While the Customer Success in Azure area is a great opportunity for those of you here in Orlando, there are ways for folks attending virtually and in-person to get more information on the SRE role. We have four great sessions about the SRE role through the week and some great speakers presenting those sessions. Join these great speakers, including myself, to hear more about how the SRE role works and how IT Pros can look to move to the SRE role in their career. These sessions will be available live for those in-person, live-streamed for those unable to be here in-person, and recorded to view after they are complete.

Please come join myself, David Blank-Edelman, Kishore Jalleda, and Jason Hand to understand how this role fits into not only single service online companies but into the corporate IT environment.
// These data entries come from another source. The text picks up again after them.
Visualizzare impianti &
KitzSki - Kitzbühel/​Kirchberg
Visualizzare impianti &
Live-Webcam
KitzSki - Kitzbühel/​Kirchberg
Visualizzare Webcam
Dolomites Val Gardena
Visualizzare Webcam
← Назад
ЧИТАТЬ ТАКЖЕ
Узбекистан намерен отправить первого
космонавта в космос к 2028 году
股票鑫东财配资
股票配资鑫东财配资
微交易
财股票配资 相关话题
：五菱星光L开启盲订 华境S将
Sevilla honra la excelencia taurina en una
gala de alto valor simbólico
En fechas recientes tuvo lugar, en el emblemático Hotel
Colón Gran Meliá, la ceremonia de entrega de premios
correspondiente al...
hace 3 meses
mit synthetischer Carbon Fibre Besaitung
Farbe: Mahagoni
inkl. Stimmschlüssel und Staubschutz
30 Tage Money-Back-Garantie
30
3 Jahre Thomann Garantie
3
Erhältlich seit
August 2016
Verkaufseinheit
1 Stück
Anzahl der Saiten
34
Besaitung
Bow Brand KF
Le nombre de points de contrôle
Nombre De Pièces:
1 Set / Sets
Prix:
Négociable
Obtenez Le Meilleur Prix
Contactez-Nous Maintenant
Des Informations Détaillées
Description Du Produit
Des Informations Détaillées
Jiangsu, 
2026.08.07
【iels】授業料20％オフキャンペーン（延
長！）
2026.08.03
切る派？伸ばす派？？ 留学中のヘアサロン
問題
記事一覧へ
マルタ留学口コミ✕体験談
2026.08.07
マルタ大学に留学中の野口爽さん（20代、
Tuesday, September 25, 2018

BRK2272 - Introducing Site Reliability Engineering
David Blank-Edelman, Microsoft 
9:00 AM in OCCC W240 (45 min)

Just within the last fifteen years we have seen at least two separate communities evolve from the generic idea of operations. The first, DevOps, grew up very much in public. The second, Site Reliability Engineering (SRE) germinated more within the halls of public cloud providers, but is now starting to catch on like wildfire throughout the industry in organizations of all sizes and stripes. SRE is providing them with a concrete approach for preserving the stability of their production environment while maintaining the feature velocity crucial for the success of the business. Join us while we explore the basic ideas behind SRE and talk about how you can get started implementing its principles and practices in your own organization.

BRK2314 - Incident response: Where SRE and DevOps collide
Kishore Jalleda, Microsoft 
Jason Hand, Microsoft
10:45 AM in OCCC W205 (75 min)

What happens when things go wrong? The 1ES Site Reliability Engineering (SRE) team has built an effective incident response process that drives reliability and performance in their own services and services they depend on. We dive into what incident response looks like from notification or detection all the way through the post-mortem and remediation of the contributing factors.


Thursday, September 27, 2018

BRK4025 - Implementing SRE practices on Azure: SLI/SLO deep dive
David Blank-Edelman, Microsoft 
9:00 AM in OCCC W311 A-D (45 min)

One of the most useful practices many organizations embrace when they first implement Site Reliability Engineering (SRE) is the adoption of Service Level Indicators (SLIs) and Service Level Objectives (SLOs). Once in place, they can serve as a concrete foundation for the tricky negotiation between feature velocity and operational stability crucial for achieving the desired reliability of your services, systems, and products. Join us for a technical deep dive as we explore the basics of SLIs/SLOs and the tools Microsoft Azure provides to help implement and manage them in your environment.

BRK2362 - The SRE role: An unexpected journey
Jared Shockley, Microsoft
10:45 AM in OCCC W304 E-H (75 min)

As the world of information technology advances, the correlating roles and responsibilities also continue to evolve. Examining the progress from IT operations through service engineering and into site reliability engineering, IT pros will need a strategic development plan that builds on current skill sets.

In this session, we discuss the mindset required for effective site reliability engineering, including how to most efficiently grow career skills, utilize specific tools and processes, and incorporate lessons learned from inherent failures. We also analyze the results of platform moves to modern engineering practices and systems.